Am 17.10.2018 entschied das Bundesarbeitsgericht zur Vergütung von Reisezeiten bei Auslandsentsendung. Hintergrund war ein Fall, in dem ein Arbeitnehmer von seinem Arbeitgeber, einer Baufirma, Vergütung für den Hin- und Rückflug nach China verlangte. Der Kläger nahm Bezug auf eine Klausel im anwendbaren Tarifvertrag des Baugewerbes. Der Entsendevertrag enthielt keine gesonderte Regelung zur Vergütung von Reisezeiten.

Eine Besonderheit war, dass der Kläger, dem die Reisebuchung überlassen worden war, einen Umweg über Dubai nahm und bei seiner Kalkulation die Zeit vom Kofferpacken und Duschen bis zur Ankunft in der Unterkunft berücksichtigt wissen wollte.
 
Nach Veröffentlichung der Pressemitteilung des Bundesarbeitsgerichts unmittelbar nach Verkündung des Urteils gaben viele Kommentatoren (vorschnell wie sich zeigt) Entwarnung und vermuteten den Grund der zustimmenden Entscheidung in der Tarifvertragsklausel, die natürlich nur in diesem Einzelfall von Relevanz gewesen wäre.

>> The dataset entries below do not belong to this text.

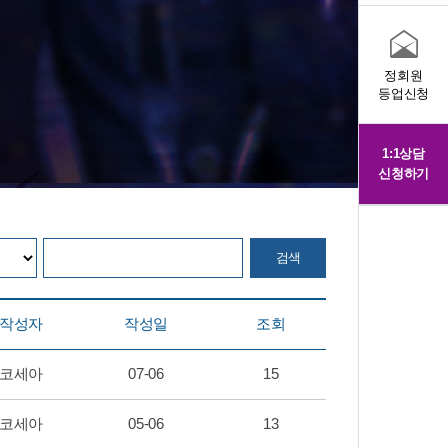
정회원
등업신청
1:1상담
신청하기
작성자
작성일
조회
코세아
07-06
15
코세아
05-06
13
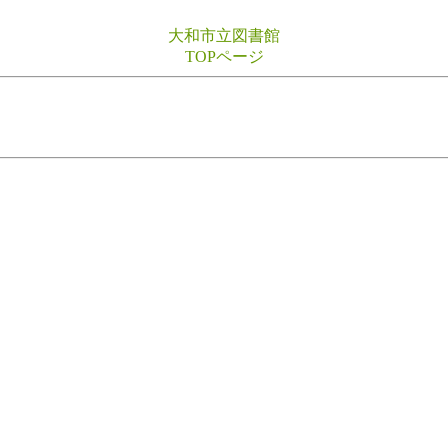
大和市立図書館
TOPページ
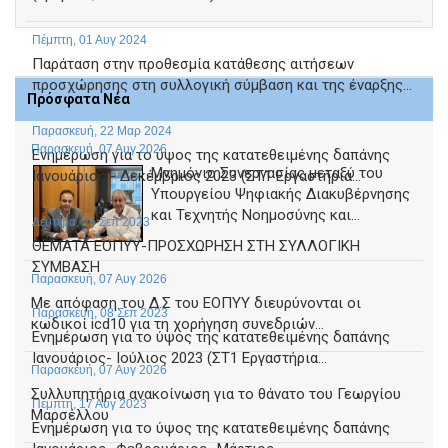
Πέμπτη, 01 Αυγ 2024
Παράταση στην προθεσμία κατάθεσης αιτήσεων
προσχώρησης στη συλλογική σύμβαση και της έναρξης...
Πρόσφατα Νέα
Παρασκευή, 22 Μαρ 2024
Παρασκευή, 07 Αυγ 2026
Ενημέρωση για το ύψος της κατατεθειμένης δαπάνης
Μνημόνιο Συνεργασίας μεταξύ του
Ιανουάριος - Δεκέμβριος 2023 (ΣΤ1 Εργαστήρια...
Υπουργείου Ψηφιακής Διακυβέρνησης
και Τεχνητής Νοημοσύνης και...
Δευτέρα, 25 Σεπ 2023
ΘΕΜΑΤΑ ΕΟΠΥΥ-ΠΡΟΣΧΩΡΗΣΗ ΣΤΗ ΣΥΛΛΟΓΙΚΗ
ΣΥΜΒΑΣΗ
Παρασκευή, 07 Αυγ 2026
Με απόφαση του Δ.Σ του ΕΟΠΥΥ διευρύνονται οι
Παρασκευή, 08 Σεπ 2023
κωδικοί icd10 για τη χορήγηση συνεδριών...
Ενημέρωση για το ύψος της κατατεθειμένης δαπάνης
Ιανουάριος- Ιούλιος 2023 (ΣΤ1 Εργαστήρια...
Παρασκευή, 07 Αυγ 2026
Συλλυπητήρια ανακοίνωση για το θάνατο του Γεωργίου
Πέμπτη, 17 Αυγ 2023
Μαρσέλλου
Ενημέρωση για το ύψος της κατατεθειμένης δαπάνης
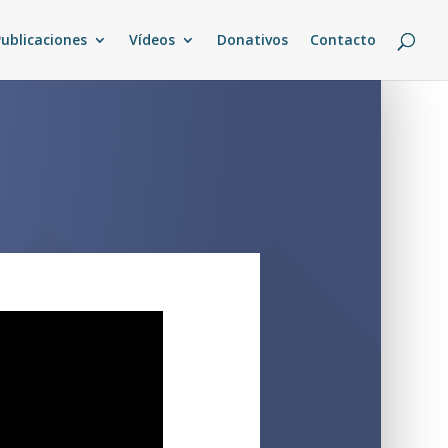
Publicaciones
Vídeos
Donativos
Contacto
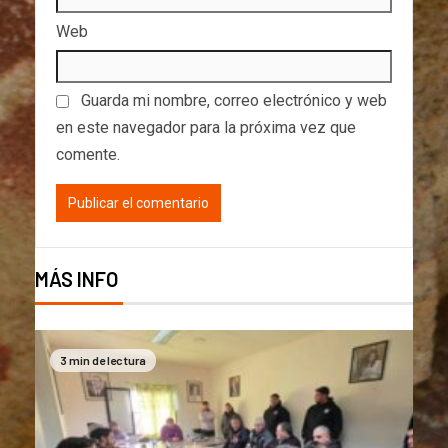
Web
Guarda mi nombre, correo electrónico y web
en este navegador para la próxima vez que
comente.
MÁS INFO
3 min de lectura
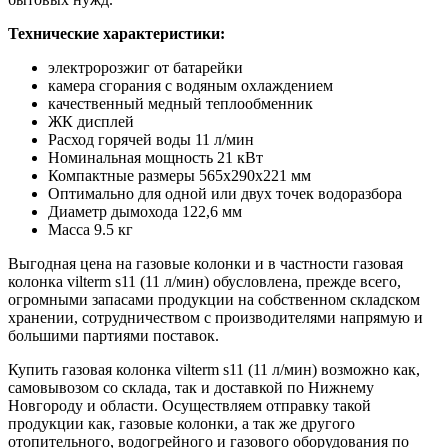
Технические характеристики:
электророзжиг от батарейки
камера сгорания с водяным охлаждением
качественный медный теплообменник
ЖК дисплей
Расход горячей воды 11 л/мин
Номинальная мощность 21 кВт
Компактные размеры 565х290х221 мм
Оптимально для одной или двух точек водоразбора
Диаметр дымохода 122,6 мм
Масса 9.5 кг
Выгодная цена на газовые колонки и в частности газовая
колонка vilterm s11 (11 л/мин) обусловлена, прежде всего,
огромными запасами продукции на собственном складском
хранении, сотрудничеством с производителями напрямую и
большими партиями поставок.
Купить газовая колонка vilterm s11 (11 л/мин) возможно как,
самовывозом со склада, так и доставкой по Нижнему
Новгороду и области. Осуществляем отправку такой
продукции как, газовые колонки, а так же другого
отопительного, водогрейного и газового оборудования по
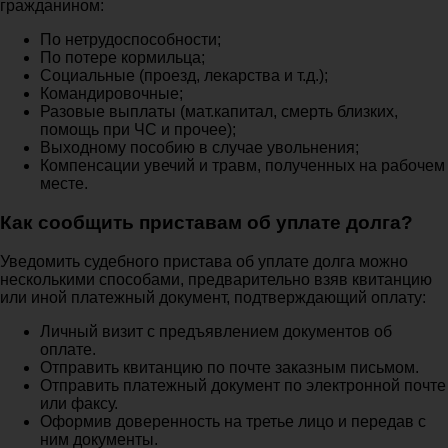
гражданином:
По нетрудоспособности;
По потере кормильца;
Социальные (проезд, лекарства и т.д.);
Командировочные;
Разовые выплаты (мат.капитал, смерть близких,
помощь при ЧС и прочее);
Выходному пособию в случае увольнения;
Компенсации увечий и травм, полученных на рабочем
месте.
Как сообщить приставам об уплате долга?
Уведомить судебного пристава об уплате долга можно
несколькими способами, предварительно взяв квитанцию
или иной платежный документ, подтверждающий оплату:
Личный визит с предъявлением документов об
оплате.
Отправить квитанцию по почте заказным письмом.
Отправить платежный документ по электронной почте
или факсу.
Оформив доверенность на третье лицо и передав с
ним документы.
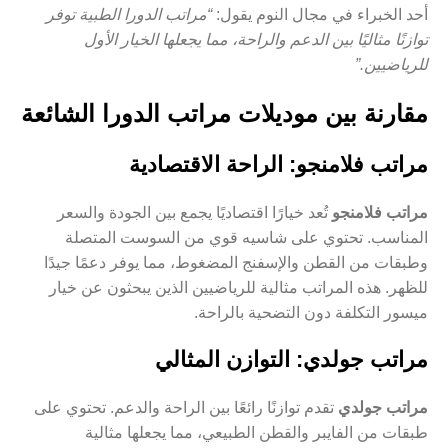
أحد الخبراء في مجال النوم يقول:
“مراتب الدورا الطبية توفر
توازنًا مثاليًا بين الدعم والراحة، مما يجعلها الخيار الأول
للرياضيين.”
مقارنة بين موديلات مراتب الدورا الشائعة
مراتب فلامنجو: الراحة الاقتصادية
مراتب فلامنجو
تُعد خيارًا اقتصاديًا يجمع بين الجودة والسعر
المناسب. تحتوي على شاسيه قوي من السوست المتصلة
وطبقات من القطن والإسفنج المضغوط، مما يوفر دعمًا جيدًا
للظهر. هذه المراتب مثالية للرياضيين الذين يبحثون عن خيار
ميسور التكلفة دون التضحية بالراحة.
مراتب جولدي: التوازن المثالي
مراتب جولدي
تقدم توازنًا رائعًا بين الراحة والدعم. تحتوي على
طبقات من الفايبر والقطن الطبيعي، مما يجعلها مثالية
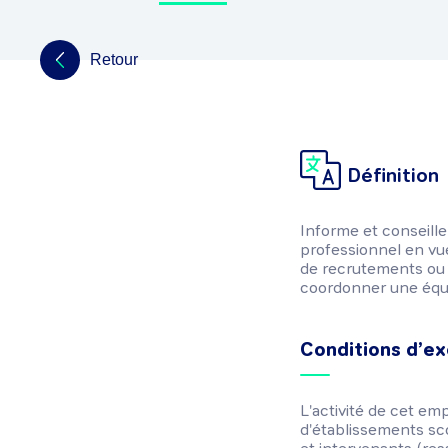
Retour
Définition
Informe et conseille
professionnel en vue
de recrutements ou d
coordonner une équi
Conditions d’ex
L'activité de cet emp
d'établissements sco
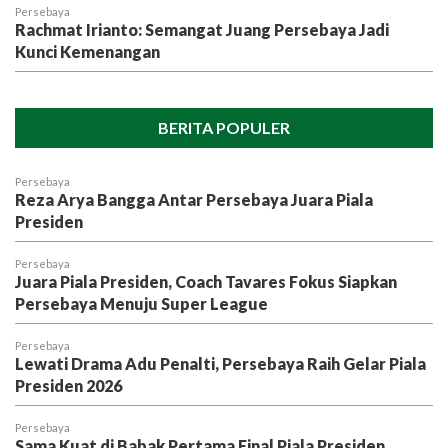
Persebaya
Rachmat Irianto: Semangat Juang Persebaya Jadi
Kunci Kemenangan
BERITA POPULER
Persebaya
Reza Arya Bangga Antar Persebaya Juara Piala
Presiden
Persebaya
Juara Piala Presiden, Coach Tavares Fokus Siapkan
Persebaya Menuju Super League
Persebaya
Lewati Drama Adu Penalti, Persebaya Raih Gelar Piala
Presiden 2026
Persebaya
Sama Kuat di Babak Pertama Final Piala Presiden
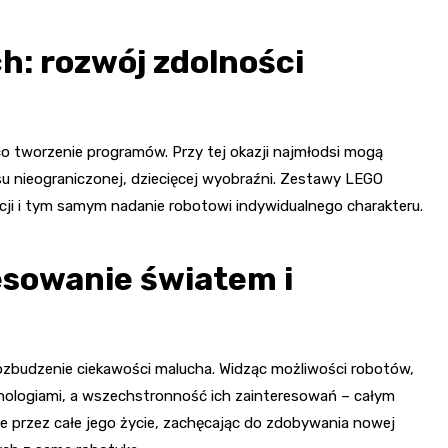
h: rozwój zdolności
o tworzenie programów. Przy tej okazji najmłodsi mogą
su nieograniczonej, dziecięcej wyobraźni. Zestawy LEGO
ji i tym samym nadanie robotowi indywidualnego charakteru.
esowanie światem i
rozbudzenie ciekawości malucha. Widząc możliwości robotów,
nologiami, a wszechstronność ich zainteresowań – całym
 przez całe jego życie, zachęcając do zdobywania nowej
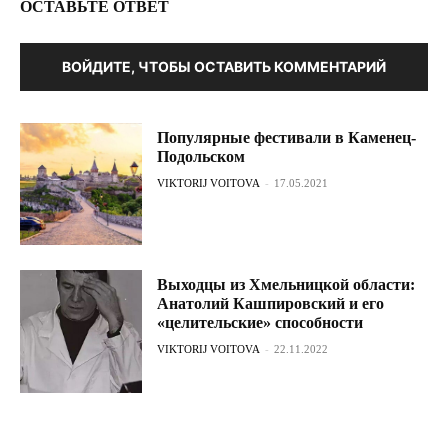
ОСТАВЬТЕ ОТВЕТ
ВОЙДИТЕ, ЧТОБЫ ОСТАВИТЬ КОММЕНТАРИЙ
Популярные фестивали в Каменец-
Подольском
VIKTORIJ VOITOVA
-
17.05.2021
Выходцы из Хмельницкой области:
Анатолий Кашпировский и его
«целительские» способности
VIKTORIJ VOITOVA
-
22.11.2022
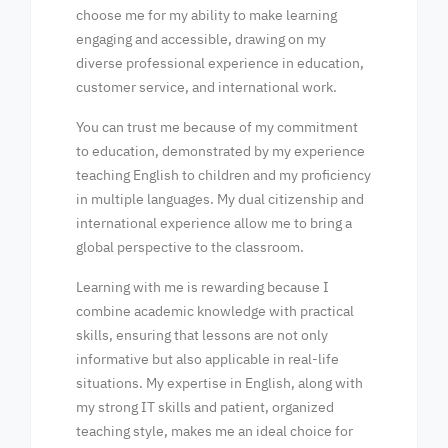
choose me for my ability to make learning
engaging and accessible, drawing on my
diverse professional experience in education,
customer service, and international work.
You can trust me because of my commitment
to education, demonstrated by my experience
teaching English to children and my proficiency
in multiple languages. My dual citizenship and
international experience allow me to bring a
global perspective to the classroom.
Learning with me is rewarding because I
combine academic knowledge with practical
skills, ensuring that lessons are not only
informative but also applicable in real-life
situations. My expertise in English, along with
my strong IT skills and patient, organized
teaching style, makes me an ideal choice for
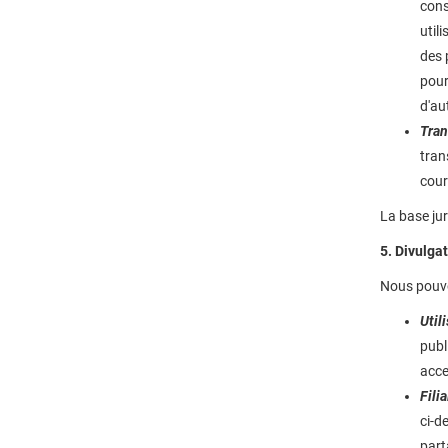
cons
util
des 
pour
d'au
Tran
tran
cour
La base jur
5. Divulga
Nous pouvo
Util
publ
acce
Filia
ci-d
part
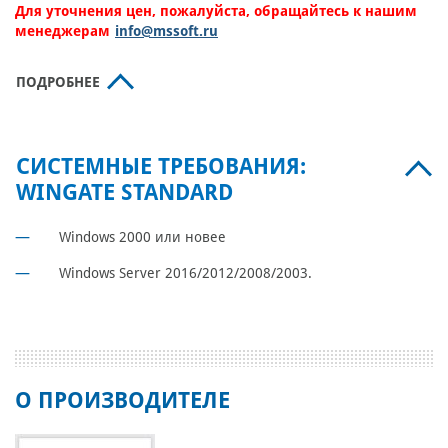
Для уточнения цен, пожалуйста, обращайтесь к нашим
менеджерам
info@mssoft.ru
ПОДРОБНЕЕ
СИСТЕМНЫЕ ТРЕБОВАНИЯ:
WINGATE STANDARD
Windows 2000 или новее
Windows Server 2016/2012/2008/2003.
О ПРОИЗВОДИТЕЛЕ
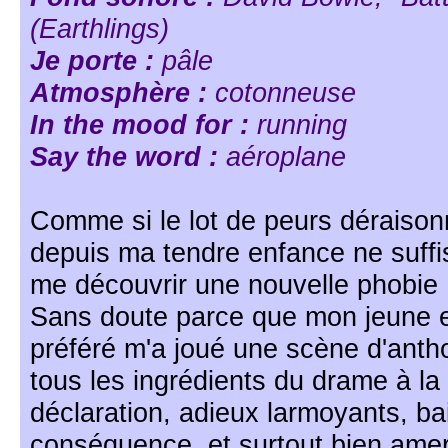
(Earthlings)
Je porte :
pâle
Atmosphère :
cotonneuse
In the mood for :
running
Say the word :
aéroplane
Comme si le lot de peurs déraison
depuis ma tendre enfance ne suffis
me découvrir une nouvelle phobie :
Sans doute parce que mon jeune e
préféré m'a joué une scène d'antho
tous les ingrédients du drame à la 
déclaration, adieux larmoyants, ba
conséquence, et surtout bien amers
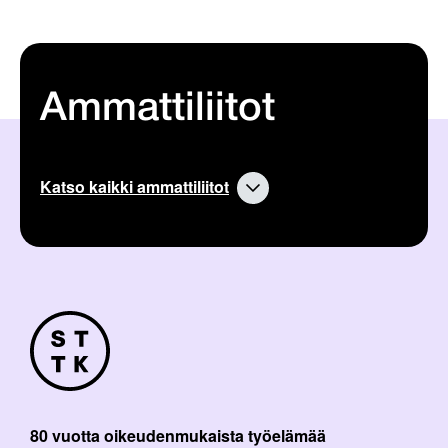
Ammattiliitot
Katso kaikki ammattiliitot
80 vuotta oikeudenmukaista työelämää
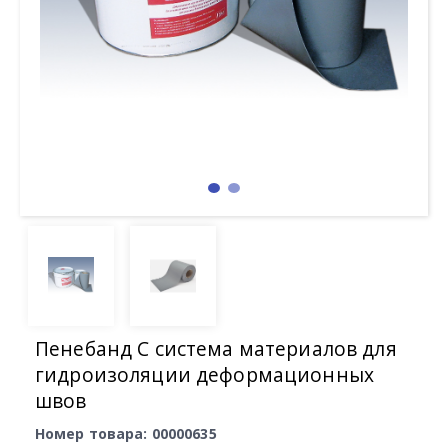
Пенебанд С система материалов для
гидроизоляции деформационных
швов
Номер товара: 00000635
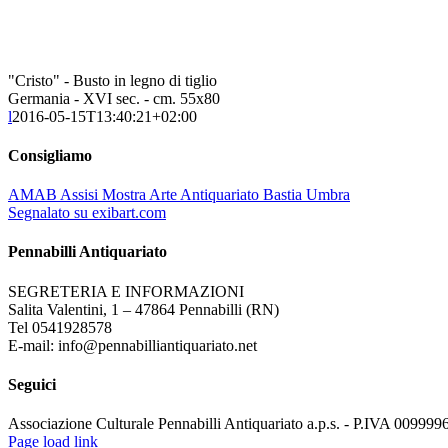
"Cristo" - Busto in legno di tiglio
Germania - XVI sec. - cm. 55x80
l
2016-05-15T13:40:21+02:00
Consigliamo
AMAB Assisi Mostra Arte Antiquariato Bastia Umbra
Segnalato su exibart.com
Pennabilli Antiquariato
SEGRETERIA E INFORMAZIONI
Salita Valentini, 1 – 47864 Pennabilli (RN)
Tel 0541928578
E-mail: info@pennabilliantiquariato.net
Seguici
Associazione Culturale Pennabilli Antiquariato a.p.s. - P.IVA 00999
Page load link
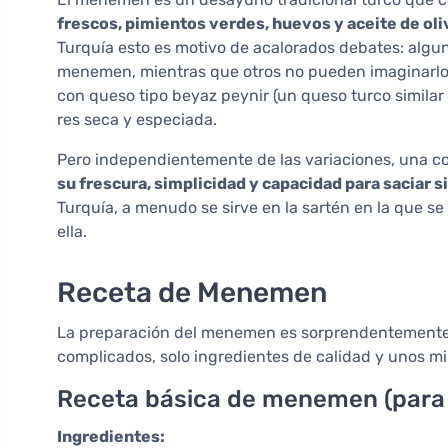
frescos, pimientos verdes, huevos y aceite de oli
Turquía esto es motivo de acalorados debates: algun
menemen, mientras que otros no pueden imaginarlo s
con queso tipo beyaz peynir (un queso turco similar 
res seca y especiada.
Pero independientemente de las variaciones, una co
su frescura, simplicidad y capacidad para saciar s
Turquía, a menudo se sirve en la sartén en la que s
ella.
Receta de Menemen
La preparación del menemen es sorprendentemente fá
complicados, solo ingredientes de calidad y unos mi
Receta básica de menemen (para 
Ingredientes:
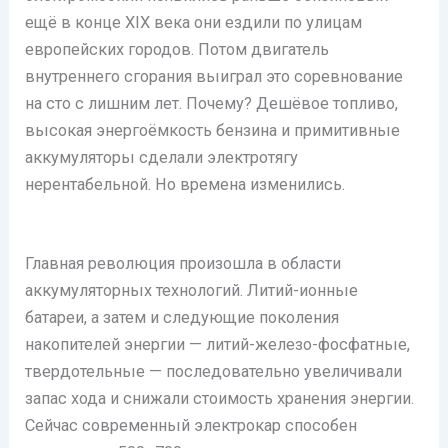
ещё в конце XIX века они ездили по улицам
европейских городов. Потом двигатель
внутреннего сгорания выиграл это соревнование
на сто с лишним лет. Почему? Дешёвое топливо,
высокая энергоёмкость бензина и примитивные
аккумуляторы сделали электротягу
нерентабельной. Но времена изменились.
Главная революция произошла в области
аккумуляторных технологий. Литий-ионные
батареи, а затем и следующие поколения
накопителей энергии — литий-железо-фосфатные,
твердотельные — последовательно увеличивали
запас хода и снижали стоимость хранения энергии.
Сейчас современный электрокар способен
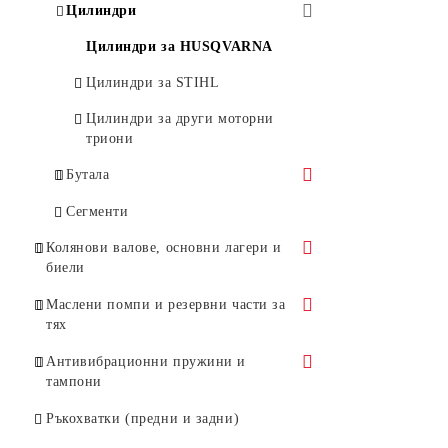
Въздушни метли
Цилиндри
Ножици за жив плет
Цилиндри за HUSQVARNA
Моторни коси и храсторези
Цилиндри за STIHL
Цилиндри за други моторни
триони
Бутала
Бутала за Husqvarna
Сегменти
Бутала за Stihl
Колянови валове, основни лагери и
биели
Бутала за Oleo-Mac
Колянови валове и основни лагери
Маслени помпи и резервни части за
Бутала за други марки
тях
Биели
Маслени помпи
Антивибрационни пружини и
тампони
Бутала за маслени помпи
Тампони
Ръкохватки (предни и задни)
Червяци за маслени помпи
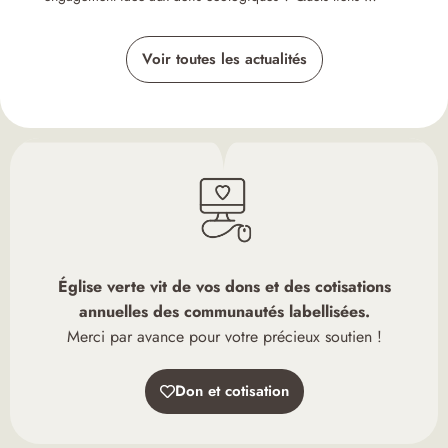
Voir toutes les actualités
Église verte vit de vos dons et des cotisations
annuelles des communautés labellisées.
Merci par avance pour votre précieux soutien !
Don et cotisation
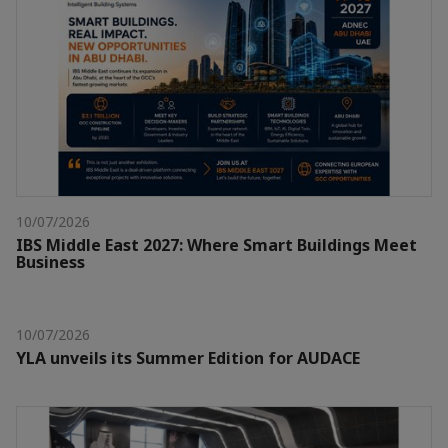
10/07/2026
IBS Middle East 2027: Where Smart Buildings Meet
Business
10/07/2026
YLA unveils its Summer Edition for AUDACE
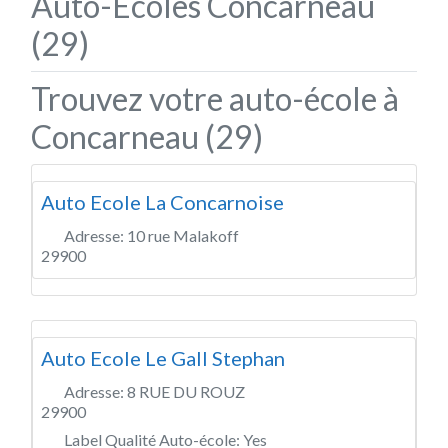
Auto-Écoles Concarneau
(29)
Trouvez votre auto-école à
Concarneau (29)
Auto Ecole La Concarnoise
Adresse:
10 rue Malakoff
29900
Auto Ecole Le Gall Stephan
Adresse:
8 RUE DU ROUZ
29900
Label Qualité Auto-école:
Yes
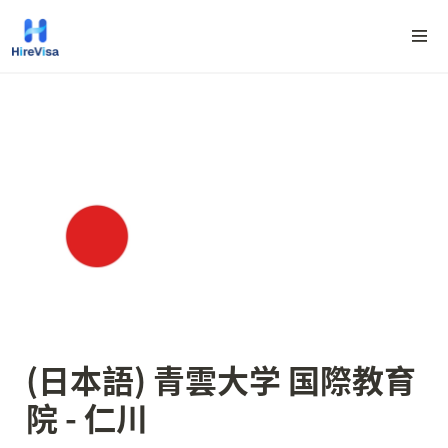
(日本語) 青雲大学 国際教育
院 - 仁川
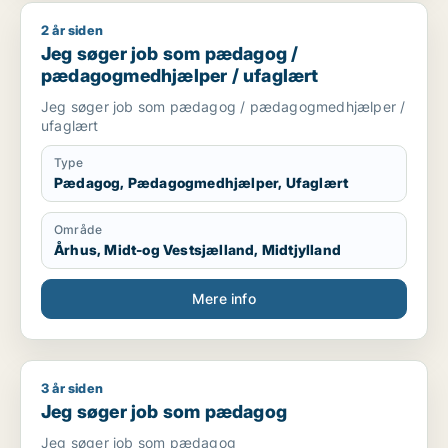
2 år siden
Jeg søger job som pædagog / pædagogmedhjælper / ufagl
Jeg søger job som pædagog /
pædagogmedhjælper / ufaglært
Jeg søger job som pædagog / pædagogmedhjælper /
ufaglært
Type
Pædagog, Pædagogmedhjælper, Ufaglært
Område
Århus, Midt-og Vestsjælland, Midtjylland
Mere info
3 år siden
Jeg søger job som pædagog
Jeg søger job som pædagog
Jeg søger job som pædagog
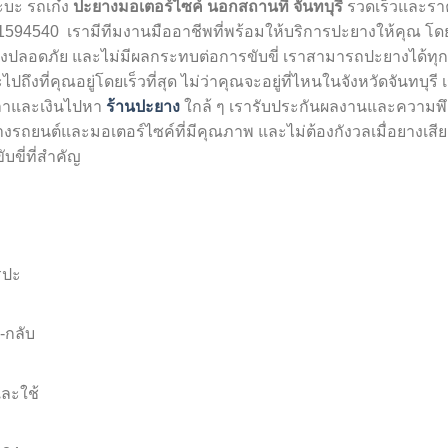
ะบะ รถเก๋ง
ปะยางมอเตอร์ไซค์ นอกสถานที่ จันทบุรี
รวดเร็วและรา
51594540 เรามีทีมงานมืออาชีพที่พร้อมให้บริการปะยางให้คุณ โดย
่างปลอดภัย และไม่มีผลกระทบต่อการขับขี่ เราสามารถปะยางได้ทุก
ที่คุณอยู่โดยเร็วที่สุด ไม่ว่าคุณจะอยู่ที่ไหนในจังหวัดจันทบุรี เ
วลาและเงินไปหา
ร้านปะยาง
ใกล้ ๆ เรารับประกันผลงานและความพ
ยางรถยนต์และมอเตอร์ไซค์ที่มีคุณภาพ และไม่ต้องกังวลเมื่อยางเสีย
บขี่ที่สำคัญ
รปะ
ป-กลับ
และใช้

Anspruchsgrundlage: § 611 Abs. 1 BGB

Nicht so das Bundesarbeitsgericht. Der Anspruch ergebe sich vielmehr aus § 611 Abs. 1 BGB, da zu den versprochenen Diensten nicht nur die eigentliche Tätigkeit zähle. Vielmehr sei jede im Austauschverhältnis (Synallagma) stehende sonstige Tätigkeit oder Maßnahme, die mit der eigentlichen Tätigkeit unmittelbar zusammenhängt, vom Arbeitgeber zu berücksichtigen. Bei Fahrten zu einer auswärtigen Arbeitsstelle – gleich ob im In- oder Ausland – gehöre die An- und Abreise von der Wohnung aus dazu. Belanglos sei insoweit, ob es sich auch um Arbeitszeit im Sinne des Arbeitszeitgesetzes handele.

Vertragliche Vereinbarung kann abweichen

Ausdrücklich hält das Bundesarbeitsgericht fest, dass durch Arbeits- oder Tarifvertrag eine gesonderte Vergütungsregelung für Reisezeiten getroffen werden kann. Sogar ein gänzlicher Ausschluss kann vereinbart werden, soweit nicht die Vorgaben des Mindestlohngesetzes unterschritten werden. Ein bloßes Schweigen der Vereinbarungen reicht dazu allerdings nicht aus.

Zur Erforderlichkeit von Reisezeiten

Gibt der Arbeitgeber den Reiseverlauf und das Reisemittel vor steht damit auch die erforderliche und zu vergütende Reisezeit fest. Überlässt er dies dem Arbeitnehmer ist dieser im Rahmen des ihm Zumutbaren verpflichtet die kostengünstigste Variante zu wählen, also z.B. einen Direktflug in der Economyklasse. Erstattet werden können dabei auch nur der Weg vom und zum Flughafen einschließlich Einchecken und Gepäckaufgabe, nicht jedoch private Vorbereitungshandlungen wie Duschen und Kofferpacken. Offen blieb, ob die hypothetische Wegezeit von der Wohnung zum regulären Arbeitsplatz abzuziehen ist.

Fazit und Handlungsoptionen

Arbeitgeber werden künftig bei der Vertragsgestaltung gut beraten sein, Reisezeiten, sofern diese regelmäßig anfallen, ausdrücklich zu berücksichtigen. Dies dürfte, gerade im Rahmen von Entsendevereinbarungen, oft  möglich sein, zumal Entsandte in aller Regel weit über dem Mindestlohn verdienen.

Weiter ist an die übliche Klausel zur Abgeltung eines bestimmten Kontingents an Mehrarbeit durch die vereinbarte Vergütung zu denken.

Die Entscheidung dürfte allerdings dort Auswirkungen haben, wo Angestellte häufiger längere Dienstreisen (gleich ob im In- oder Ausland) antreten. Hier kann auch eine Reiseplanung, die die Zeiten der Reise (unabhängig von dem Verkehrsmittel) einkalkuliert und beispielsweise Ruhetage bei Interkontinentalreisen vorsieht, sinnvoll sein.